There’s such a great voice cast. Jensen Ackles is fantastic as Batman, there are so many strong performances. Can you speak to Ackles’ performance as Batman?
The day that I heard that he had agreed to do it, I was jumping for joy. Just as a fan of his, I knew what he was going to be able to bring to this. I knew that he was going to be able to do. When you’re doing a big Batman movie based on a huge book, you’ve got to make sure you get the right guy. A guy who can conceivably play Batman at a very early point in his career. He’s still got, as we discussed, stuff to learn and it would be really difficult to believe that Batman had lots to learn if we had one of the guys who had been playing that role for so long and we really trust and know so well. We had to really come at this with an actor who knows Batman and knows them really well but could bring that element to the story, the element of being a little new at this, and Jensen tackled it absolutely head-on and to perfection as far as I’m concerned. I couldn’t be happy actually. He was happy to take part, to play Batman, to play Bruce Wayne, and it brings me endless joy as a fan of his to know that he was able to do that.

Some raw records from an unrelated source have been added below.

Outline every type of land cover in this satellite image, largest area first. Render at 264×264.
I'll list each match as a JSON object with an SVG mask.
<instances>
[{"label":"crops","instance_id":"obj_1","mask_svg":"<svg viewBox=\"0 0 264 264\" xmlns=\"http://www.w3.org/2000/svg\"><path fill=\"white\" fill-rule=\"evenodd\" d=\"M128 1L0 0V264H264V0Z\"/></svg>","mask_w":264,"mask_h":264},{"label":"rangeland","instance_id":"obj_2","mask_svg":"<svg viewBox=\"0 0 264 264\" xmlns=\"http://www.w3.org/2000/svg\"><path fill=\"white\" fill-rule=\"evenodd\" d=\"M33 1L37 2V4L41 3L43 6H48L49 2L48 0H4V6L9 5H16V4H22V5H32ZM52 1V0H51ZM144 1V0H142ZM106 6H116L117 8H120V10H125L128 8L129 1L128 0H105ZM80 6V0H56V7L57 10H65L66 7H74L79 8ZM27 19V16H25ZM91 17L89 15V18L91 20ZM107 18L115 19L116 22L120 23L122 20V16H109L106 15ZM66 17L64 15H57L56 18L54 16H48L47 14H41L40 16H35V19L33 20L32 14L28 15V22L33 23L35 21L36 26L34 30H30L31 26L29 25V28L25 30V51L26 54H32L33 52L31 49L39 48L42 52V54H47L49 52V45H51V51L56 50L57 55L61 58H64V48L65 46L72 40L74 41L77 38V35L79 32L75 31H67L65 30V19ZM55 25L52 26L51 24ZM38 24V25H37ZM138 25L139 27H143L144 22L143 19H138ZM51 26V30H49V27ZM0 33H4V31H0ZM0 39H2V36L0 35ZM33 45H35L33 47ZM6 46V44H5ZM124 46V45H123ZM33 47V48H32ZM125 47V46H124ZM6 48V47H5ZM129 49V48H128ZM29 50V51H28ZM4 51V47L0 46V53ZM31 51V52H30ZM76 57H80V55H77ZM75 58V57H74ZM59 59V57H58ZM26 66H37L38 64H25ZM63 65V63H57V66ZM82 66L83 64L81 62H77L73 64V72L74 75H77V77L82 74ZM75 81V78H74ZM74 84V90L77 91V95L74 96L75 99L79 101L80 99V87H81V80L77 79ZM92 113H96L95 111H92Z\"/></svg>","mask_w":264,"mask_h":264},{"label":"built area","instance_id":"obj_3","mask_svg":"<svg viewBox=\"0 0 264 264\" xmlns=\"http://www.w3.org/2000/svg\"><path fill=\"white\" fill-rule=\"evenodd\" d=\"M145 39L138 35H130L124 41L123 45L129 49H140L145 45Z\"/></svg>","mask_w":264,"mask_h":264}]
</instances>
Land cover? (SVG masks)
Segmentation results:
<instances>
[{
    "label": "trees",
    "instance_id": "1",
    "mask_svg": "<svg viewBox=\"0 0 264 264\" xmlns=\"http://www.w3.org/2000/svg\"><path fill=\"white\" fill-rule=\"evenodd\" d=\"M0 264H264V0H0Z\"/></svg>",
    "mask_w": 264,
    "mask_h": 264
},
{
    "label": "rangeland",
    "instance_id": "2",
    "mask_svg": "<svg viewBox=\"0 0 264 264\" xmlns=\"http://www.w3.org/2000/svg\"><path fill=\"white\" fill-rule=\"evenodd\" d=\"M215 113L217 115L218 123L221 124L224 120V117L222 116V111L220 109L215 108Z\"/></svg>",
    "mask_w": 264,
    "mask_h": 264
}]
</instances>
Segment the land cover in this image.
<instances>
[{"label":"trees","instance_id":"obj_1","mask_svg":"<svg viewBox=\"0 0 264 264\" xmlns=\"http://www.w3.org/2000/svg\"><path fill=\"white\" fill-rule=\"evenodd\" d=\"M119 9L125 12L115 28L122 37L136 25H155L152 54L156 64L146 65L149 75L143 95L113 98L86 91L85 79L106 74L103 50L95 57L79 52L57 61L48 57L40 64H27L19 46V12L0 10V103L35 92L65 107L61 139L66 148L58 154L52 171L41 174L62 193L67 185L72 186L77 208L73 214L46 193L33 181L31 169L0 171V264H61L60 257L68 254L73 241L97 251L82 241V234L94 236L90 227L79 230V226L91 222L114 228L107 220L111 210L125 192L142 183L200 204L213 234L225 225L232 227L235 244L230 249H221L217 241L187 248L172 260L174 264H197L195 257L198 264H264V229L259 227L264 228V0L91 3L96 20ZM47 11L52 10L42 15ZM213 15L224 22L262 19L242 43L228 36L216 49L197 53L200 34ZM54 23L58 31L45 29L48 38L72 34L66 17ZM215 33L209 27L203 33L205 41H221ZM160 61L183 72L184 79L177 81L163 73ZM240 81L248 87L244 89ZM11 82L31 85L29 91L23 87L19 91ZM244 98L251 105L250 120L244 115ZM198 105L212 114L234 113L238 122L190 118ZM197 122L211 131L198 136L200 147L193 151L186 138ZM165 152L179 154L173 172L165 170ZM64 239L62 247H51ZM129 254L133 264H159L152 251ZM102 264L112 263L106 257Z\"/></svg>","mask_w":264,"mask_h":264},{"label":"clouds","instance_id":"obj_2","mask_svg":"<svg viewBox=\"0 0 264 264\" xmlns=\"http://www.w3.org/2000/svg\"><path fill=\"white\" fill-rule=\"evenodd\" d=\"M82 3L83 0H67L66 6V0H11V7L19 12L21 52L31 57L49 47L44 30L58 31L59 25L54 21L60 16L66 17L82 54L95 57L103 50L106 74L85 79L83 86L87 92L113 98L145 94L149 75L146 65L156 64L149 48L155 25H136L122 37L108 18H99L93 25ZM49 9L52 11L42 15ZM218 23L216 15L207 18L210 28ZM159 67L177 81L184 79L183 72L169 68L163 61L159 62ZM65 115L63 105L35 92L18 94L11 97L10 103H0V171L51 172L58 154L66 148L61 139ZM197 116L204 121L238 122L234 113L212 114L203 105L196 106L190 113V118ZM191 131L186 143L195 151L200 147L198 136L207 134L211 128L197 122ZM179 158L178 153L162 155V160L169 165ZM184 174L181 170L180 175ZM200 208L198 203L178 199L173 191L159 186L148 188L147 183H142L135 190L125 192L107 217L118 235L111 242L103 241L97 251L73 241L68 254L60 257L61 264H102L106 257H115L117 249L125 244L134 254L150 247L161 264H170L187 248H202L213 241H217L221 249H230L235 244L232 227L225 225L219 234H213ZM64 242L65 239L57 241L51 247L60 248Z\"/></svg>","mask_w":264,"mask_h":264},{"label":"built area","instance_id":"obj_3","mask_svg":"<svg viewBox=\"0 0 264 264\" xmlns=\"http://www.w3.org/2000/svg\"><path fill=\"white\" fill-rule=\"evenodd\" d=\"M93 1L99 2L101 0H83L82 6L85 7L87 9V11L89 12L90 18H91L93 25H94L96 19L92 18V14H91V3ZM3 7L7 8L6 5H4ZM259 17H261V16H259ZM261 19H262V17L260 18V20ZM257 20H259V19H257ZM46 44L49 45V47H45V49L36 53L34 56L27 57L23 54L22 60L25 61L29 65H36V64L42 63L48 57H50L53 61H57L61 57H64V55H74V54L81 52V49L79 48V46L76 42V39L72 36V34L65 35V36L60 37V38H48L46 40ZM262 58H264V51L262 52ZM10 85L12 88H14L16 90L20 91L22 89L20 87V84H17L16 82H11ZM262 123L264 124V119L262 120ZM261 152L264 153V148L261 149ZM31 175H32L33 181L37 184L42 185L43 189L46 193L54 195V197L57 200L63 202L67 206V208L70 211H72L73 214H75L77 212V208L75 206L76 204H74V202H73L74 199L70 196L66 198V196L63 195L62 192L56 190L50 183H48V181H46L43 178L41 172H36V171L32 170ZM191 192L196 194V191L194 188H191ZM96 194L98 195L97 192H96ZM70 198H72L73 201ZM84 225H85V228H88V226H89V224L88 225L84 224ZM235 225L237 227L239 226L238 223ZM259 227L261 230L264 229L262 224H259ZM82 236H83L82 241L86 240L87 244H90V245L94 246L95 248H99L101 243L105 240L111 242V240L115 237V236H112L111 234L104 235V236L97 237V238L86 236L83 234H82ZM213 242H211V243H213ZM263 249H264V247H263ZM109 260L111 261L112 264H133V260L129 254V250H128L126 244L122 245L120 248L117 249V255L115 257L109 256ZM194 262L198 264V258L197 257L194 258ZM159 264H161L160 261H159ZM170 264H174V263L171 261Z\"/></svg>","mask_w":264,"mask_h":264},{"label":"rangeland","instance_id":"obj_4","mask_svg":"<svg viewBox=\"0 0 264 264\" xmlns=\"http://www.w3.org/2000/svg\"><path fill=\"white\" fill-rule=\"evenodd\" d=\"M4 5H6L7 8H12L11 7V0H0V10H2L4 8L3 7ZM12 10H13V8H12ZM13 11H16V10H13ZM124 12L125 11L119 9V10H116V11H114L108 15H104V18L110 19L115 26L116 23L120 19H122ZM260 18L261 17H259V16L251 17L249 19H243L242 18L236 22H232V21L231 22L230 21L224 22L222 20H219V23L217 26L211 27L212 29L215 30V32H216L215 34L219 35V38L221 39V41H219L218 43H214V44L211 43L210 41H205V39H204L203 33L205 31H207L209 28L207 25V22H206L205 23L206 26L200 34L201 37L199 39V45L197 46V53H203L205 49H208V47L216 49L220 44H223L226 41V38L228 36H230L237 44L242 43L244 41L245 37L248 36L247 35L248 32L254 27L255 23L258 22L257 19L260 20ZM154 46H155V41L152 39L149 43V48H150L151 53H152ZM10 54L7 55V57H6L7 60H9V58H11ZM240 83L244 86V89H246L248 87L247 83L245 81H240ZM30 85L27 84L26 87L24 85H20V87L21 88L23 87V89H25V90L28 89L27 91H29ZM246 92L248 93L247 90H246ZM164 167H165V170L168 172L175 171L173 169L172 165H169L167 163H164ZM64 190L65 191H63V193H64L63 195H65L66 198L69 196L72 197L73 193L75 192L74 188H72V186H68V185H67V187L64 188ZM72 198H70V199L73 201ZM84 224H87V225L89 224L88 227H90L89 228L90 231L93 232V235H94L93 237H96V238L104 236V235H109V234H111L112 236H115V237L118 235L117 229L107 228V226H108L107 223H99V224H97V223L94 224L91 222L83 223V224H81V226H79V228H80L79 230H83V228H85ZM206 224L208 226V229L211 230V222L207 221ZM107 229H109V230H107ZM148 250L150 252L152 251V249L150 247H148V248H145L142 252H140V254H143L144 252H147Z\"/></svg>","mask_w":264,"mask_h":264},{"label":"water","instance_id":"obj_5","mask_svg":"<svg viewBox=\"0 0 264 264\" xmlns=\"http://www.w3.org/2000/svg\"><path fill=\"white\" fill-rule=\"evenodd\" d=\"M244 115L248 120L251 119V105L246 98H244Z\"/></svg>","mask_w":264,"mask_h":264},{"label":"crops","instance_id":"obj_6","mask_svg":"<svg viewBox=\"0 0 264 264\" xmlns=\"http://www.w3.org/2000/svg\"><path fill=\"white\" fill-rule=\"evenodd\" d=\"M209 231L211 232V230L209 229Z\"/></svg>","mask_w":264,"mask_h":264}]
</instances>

While Batman’s obviously the protagonist, the story has all these characters that normally are more on the side at the forefront here. Can you speak to that?
This story, as I said, it’s about Gotham City. It’s really the main character, right? Gotham City’s transition between that certain type of crime to a new type of crime. Really, the way that is represented in the story is through the different families who are all living in service to Gotham City. That’s the Waynes, Falcones, that’s the Gordon,s that’s the Dents. So it’s important, I think in order to tell this story in the way that we have in a film to really get under the skin of these characters a little bit and learn about the sacrifices that they made and the cost, which is what they talk about at the end of The Long Halloween. I mean, the real question is was it ultimately all worth the cost and what it costs these people, these men, and women who served this idea that is Gotham City, this once bright and shining idea that maybe could be bright and shiny again.
The story is so grounded compared to some other Batman arcs. How did you get that to resonate on-screen?
One of the big things about The Long Halloween was I went in scripting this as a live-action movie. I said, look, I’m going to write a live-action adaptation of The Long Halloween that we will just happen to animate. So that made for some decisions that we made along the way, what would work and what wouldn’t work in live-action and how we would bring that to life.